Prompt: Continue the text about nicotine exposure during pregnancy, starting after its final sentence.
====== Source extract
New data indicates that more women may be smoking and exposed to nicotine during pregnancy than previously thought.

The study reveals a significant gap between the number of local, pregnant mothers who report smoking during pregnancy and the number who test positive for nicotine exposure.

“This is extremely important new information for us as we work to better understand risk factors for preterm birth,” said Jim Greenberg, MD, director of the Perinatal Institute at Cincinnati Children’s and senior author of the study. “We have long suspected that smoking status during pregnancy is under-reported, but now we know just how many women struggle to quit smoking when they are pregnant.”

The study, published online in the Journal of Perinatology, detected high-level nicotine exposure for 16.5 percent of women in the study and low-level exposure for an additional 7.5 percent. Only 8.6 percent, however, admitted to using cigarettes. The study suggests that tools researchers use to estimate nicotine use do not accurately capture all means of nicotine exposure, including e-cigarettes.
============
====== Supplied information
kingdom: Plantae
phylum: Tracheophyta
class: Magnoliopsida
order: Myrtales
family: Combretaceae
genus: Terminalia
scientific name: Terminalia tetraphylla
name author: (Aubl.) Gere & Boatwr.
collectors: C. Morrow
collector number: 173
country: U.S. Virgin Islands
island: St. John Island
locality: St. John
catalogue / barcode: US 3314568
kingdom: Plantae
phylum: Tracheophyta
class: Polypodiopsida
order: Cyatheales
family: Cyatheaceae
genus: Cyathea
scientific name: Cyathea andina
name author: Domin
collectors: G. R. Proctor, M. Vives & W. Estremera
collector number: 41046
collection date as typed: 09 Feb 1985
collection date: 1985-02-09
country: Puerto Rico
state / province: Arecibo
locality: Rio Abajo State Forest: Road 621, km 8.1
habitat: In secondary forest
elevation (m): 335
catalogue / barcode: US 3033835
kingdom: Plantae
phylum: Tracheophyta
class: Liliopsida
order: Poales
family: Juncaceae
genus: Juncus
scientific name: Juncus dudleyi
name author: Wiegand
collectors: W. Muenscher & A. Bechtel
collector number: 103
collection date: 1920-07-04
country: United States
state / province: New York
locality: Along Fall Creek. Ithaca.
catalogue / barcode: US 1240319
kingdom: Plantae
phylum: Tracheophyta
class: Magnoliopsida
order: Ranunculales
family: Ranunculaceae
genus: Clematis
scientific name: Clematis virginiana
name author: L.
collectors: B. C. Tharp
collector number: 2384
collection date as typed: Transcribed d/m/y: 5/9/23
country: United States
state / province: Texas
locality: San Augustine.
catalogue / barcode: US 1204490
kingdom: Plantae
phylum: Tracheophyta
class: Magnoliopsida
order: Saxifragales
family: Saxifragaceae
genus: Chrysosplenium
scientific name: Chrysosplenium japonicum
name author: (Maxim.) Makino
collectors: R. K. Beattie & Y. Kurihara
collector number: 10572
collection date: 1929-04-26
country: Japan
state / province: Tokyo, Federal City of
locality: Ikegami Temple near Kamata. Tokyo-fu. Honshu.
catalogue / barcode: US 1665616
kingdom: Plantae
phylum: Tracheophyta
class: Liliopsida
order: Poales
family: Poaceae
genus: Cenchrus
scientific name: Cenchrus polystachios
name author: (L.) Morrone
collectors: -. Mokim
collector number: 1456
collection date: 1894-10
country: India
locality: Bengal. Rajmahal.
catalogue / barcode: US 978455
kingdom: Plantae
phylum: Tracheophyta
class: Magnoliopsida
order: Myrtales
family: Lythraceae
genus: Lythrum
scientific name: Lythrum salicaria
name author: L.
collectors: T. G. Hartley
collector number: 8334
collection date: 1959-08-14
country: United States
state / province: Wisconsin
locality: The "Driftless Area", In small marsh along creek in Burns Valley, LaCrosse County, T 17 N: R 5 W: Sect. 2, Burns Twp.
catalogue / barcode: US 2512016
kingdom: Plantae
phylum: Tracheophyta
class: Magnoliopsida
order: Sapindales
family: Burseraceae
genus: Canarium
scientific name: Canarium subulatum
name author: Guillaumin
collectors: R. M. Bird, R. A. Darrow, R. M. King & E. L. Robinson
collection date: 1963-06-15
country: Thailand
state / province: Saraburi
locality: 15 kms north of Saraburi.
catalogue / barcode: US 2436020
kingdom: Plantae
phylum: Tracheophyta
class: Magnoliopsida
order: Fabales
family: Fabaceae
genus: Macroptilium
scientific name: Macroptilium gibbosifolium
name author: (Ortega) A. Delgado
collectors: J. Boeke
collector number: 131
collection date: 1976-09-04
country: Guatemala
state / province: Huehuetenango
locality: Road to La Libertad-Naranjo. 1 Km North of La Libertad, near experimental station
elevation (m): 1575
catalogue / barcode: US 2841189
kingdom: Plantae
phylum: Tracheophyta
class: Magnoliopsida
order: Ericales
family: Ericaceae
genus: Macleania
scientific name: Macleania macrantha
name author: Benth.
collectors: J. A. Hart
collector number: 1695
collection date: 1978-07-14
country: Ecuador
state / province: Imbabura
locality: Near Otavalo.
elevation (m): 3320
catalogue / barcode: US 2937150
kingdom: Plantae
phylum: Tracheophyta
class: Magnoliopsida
============
Expected answer:
“Studies show that smoking increases the risk of preterm birth by over 25 percent,” said Todd Portune, Hamilton County Commissioner and chair of Cradle Cincinnati. ‘It is also a proven risk factor for SIDS and for birth defects. All three of the leading causes of infant death are negatively affected by tobacco use. To learn the true size of the battle we are fighting is an important first step.”